Problem to solve:
Some lines in the entries contain the word "your". Copy all of them.

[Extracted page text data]
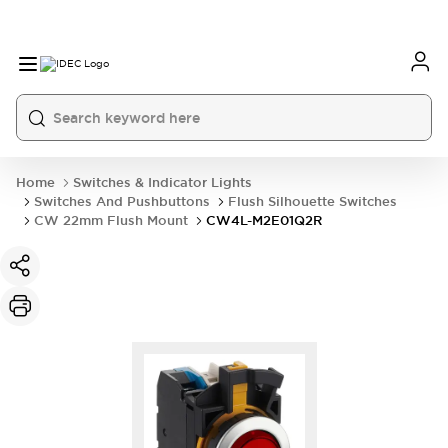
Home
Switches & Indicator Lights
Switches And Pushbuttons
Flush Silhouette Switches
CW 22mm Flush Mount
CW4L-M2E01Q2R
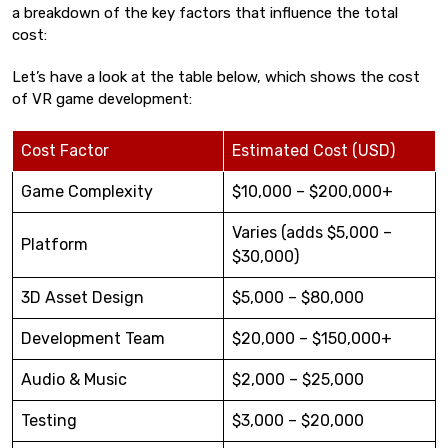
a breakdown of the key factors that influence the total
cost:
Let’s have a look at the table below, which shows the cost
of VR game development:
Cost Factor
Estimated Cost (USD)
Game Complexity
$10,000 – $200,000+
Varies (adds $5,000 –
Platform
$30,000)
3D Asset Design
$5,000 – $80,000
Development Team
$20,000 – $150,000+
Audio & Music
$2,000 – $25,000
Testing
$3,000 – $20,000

---

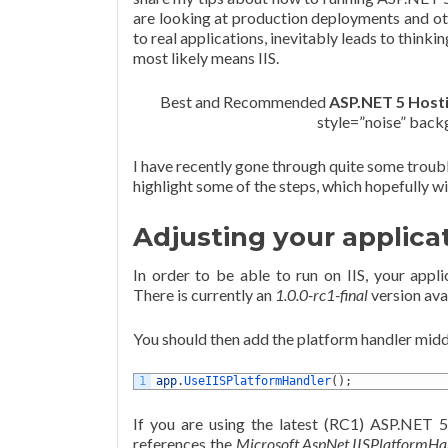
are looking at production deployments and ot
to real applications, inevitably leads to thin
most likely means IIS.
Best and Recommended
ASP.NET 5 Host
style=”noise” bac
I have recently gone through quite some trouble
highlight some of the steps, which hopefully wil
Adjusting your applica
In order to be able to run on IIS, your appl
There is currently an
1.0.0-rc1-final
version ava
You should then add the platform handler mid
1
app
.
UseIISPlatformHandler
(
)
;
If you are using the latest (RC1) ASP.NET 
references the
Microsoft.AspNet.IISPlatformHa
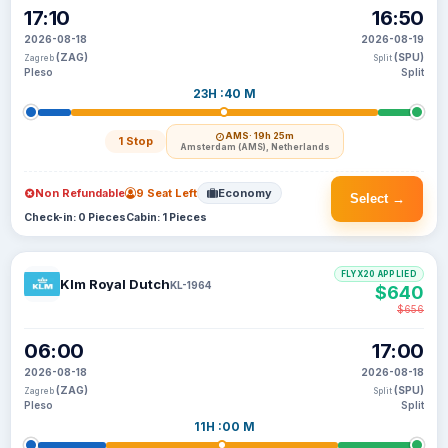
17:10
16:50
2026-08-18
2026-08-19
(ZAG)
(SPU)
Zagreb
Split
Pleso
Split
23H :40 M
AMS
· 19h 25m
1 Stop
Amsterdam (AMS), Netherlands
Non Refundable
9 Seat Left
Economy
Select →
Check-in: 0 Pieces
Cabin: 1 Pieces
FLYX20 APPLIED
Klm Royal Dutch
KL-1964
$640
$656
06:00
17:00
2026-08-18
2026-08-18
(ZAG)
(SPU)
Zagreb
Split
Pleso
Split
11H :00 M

Result of this task:
Adjusting your applica
In order to be able to run on IIS, your appl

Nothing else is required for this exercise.